#### CONSIGNE
Répondez aux questions suivantes d'après le texte de l'exercice :
1. Quelle est la nationalité d'Abou Ali ?
2. Vers quelle ville Abou Ali est-il envoyé après avoir été questionné à Raqqa ?
3. Sur quel front Abou Oussam a-t-il combattu contre les Kurdes ?

#### TEXTE DE L'EXERCICE
§ §
Dans la deuxième partie, le premier témoignage est celui d'Abou Ali, le seul étranger -Jordanien- de l'échantillon. Il est entré par la Turquie, après avoir été séduit par les vidéos de propagande de l'EI -les deux auteurs affirment qu'il a rejoint l'EI "pour des raisons humanitaires, comme beaucoup d'autres avant lui" ; discours éculé des djihadistes malheureusement, qui résiste en général assez mal à l'analyse, au recoupement, etc, qui manque encore une fois crullement ici. Ce qu'il dit sur son entrée en Syrie et son entraînement (dans la province de Homs) semble assez cohérent. Il est envoyé en Irak, à Mossoul puis à Falloujah, où il sert comme ambulancier sur le champ de bataille, ce qu'il est impossible de confirmer, dans le livre. Déjà frappé par la vidéo de l'exécution du pilote jordanien al-Kasasbeh qu'on leur a diffusé à l'entraînement, il l'est encore plus sur le terrain quand il constate que l'EI abandonne ses blessés, et quand il voit les abus commis, notamment sur les esclaves sexuelles. Il demande à revenir en Syrie. Questionné à Raqqa, il est finalement envoyé à Manbij, plus proche de la frontière turque. Il considère l'EI comme un véritable Etat, sauf sur le plan économique, mais sépare les combattants des membres de l'amniyat, corrompus et lâches selon lui.
 
Le deuxième témoignage est celui d'Abou Oussam, un Syrien de Raqqa. Il s'est engagé dans l'EI peu de temps après que le groupe est pris la ville, au début de 2014 - et non 2013, comme le dit le témoignage, là encore le recoupement et les vérifications manquent... Ce qu'il dit sur l'entraînement est cohérent. Il a combattu sur le front de Ras-al-Ayn contre les Kurdes, puis est revenu à Raqqa avant d'aller à Deir Ezzor puis Mayadin. Il insiste sur le fait que l'EI recrute de bonne heure des adolescents, utilisés comme chair à canon. A Mayadin, il voit des hommes arrêtés pour des broutilles qui sont envoyés creuser des tranchées autour de la ligne de front de l'aéroport de Deir Ezzor, un des endroits les plus meurtriers de la ligne de front. Le massacre des Shaytat (et non bataille de Shaytat, comme cela est incorrectement retranscrit), tribu rétive à l'autorité de l'EI dans la province de Deir Ezzor, l'a secoué, de même que le traitement des femmes vendues comme esclaves sexuelles au champ pétrolifère d'al-Omar, où se trouve aujourd'hui une des principales bases américaines en zone FDS.
§ §
#### EXTRAITS DU LISTING
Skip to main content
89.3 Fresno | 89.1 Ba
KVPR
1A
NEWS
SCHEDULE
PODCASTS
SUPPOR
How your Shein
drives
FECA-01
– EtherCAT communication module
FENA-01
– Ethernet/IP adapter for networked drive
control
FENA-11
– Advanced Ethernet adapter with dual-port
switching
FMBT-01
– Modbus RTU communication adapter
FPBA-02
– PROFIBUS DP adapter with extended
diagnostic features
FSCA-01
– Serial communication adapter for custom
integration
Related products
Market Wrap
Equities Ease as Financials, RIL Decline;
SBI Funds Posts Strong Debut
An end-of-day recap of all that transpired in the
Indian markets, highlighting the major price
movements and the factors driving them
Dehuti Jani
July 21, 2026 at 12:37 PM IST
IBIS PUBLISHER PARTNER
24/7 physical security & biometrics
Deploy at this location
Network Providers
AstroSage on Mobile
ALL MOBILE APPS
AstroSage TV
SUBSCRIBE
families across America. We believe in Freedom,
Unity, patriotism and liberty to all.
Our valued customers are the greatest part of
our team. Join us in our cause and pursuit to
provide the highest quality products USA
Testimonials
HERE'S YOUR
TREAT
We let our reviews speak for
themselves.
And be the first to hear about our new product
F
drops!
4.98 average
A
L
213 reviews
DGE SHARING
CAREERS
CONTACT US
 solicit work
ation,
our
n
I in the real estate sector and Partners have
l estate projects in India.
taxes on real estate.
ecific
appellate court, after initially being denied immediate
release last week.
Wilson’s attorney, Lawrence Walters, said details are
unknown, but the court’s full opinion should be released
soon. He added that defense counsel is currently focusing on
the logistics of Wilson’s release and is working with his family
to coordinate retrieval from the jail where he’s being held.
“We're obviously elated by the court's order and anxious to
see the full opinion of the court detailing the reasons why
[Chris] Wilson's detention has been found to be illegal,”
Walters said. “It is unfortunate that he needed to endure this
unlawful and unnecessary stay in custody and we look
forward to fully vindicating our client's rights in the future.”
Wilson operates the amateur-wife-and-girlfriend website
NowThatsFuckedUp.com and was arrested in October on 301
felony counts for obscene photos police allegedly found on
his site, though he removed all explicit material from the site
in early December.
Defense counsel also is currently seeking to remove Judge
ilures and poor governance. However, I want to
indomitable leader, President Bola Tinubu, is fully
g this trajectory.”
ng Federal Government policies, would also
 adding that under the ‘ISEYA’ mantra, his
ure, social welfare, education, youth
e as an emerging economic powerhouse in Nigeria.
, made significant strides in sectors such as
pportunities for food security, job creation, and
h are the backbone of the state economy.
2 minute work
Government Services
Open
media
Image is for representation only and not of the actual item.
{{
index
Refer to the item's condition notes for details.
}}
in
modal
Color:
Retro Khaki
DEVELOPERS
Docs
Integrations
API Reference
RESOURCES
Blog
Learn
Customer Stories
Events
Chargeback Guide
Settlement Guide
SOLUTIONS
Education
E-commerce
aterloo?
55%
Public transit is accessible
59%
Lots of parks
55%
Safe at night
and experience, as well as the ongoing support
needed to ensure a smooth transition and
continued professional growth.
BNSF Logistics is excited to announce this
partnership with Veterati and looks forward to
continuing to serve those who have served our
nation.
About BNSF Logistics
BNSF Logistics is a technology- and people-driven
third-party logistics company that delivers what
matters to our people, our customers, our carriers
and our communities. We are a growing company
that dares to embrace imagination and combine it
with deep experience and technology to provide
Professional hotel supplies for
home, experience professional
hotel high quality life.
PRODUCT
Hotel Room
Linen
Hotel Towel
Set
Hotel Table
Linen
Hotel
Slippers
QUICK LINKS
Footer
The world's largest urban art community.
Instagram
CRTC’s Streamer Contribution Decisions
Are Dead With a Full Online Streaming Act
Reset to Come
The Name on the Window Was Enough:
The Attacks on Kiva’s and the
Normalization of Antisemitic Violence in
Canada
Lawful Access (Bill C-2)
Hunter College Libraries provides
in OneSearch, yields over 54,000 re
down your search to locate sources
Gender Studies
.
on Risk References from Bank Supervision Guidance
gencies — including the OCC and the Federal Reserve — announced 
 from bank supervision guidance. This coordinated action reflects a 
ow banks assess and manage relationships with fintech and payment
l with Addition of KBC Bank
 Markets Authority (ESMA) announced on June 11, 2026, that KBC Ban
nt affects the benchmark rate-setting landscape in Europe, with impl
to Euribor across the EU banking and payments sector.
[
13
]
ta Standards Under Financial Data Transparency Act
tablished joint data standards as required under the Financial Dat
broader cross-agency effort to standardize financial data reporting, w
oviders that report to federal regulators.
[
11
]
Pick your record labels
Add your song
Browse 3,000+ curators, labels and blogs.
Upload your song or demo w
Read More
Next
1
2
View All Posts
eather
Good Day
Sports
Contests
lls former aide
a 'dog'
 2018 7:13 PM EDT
§ §
#### RÉPONSE ATTENDUE
1. Jordanien.
2. Manbij.
3. Le front de Ras-al-Ayn.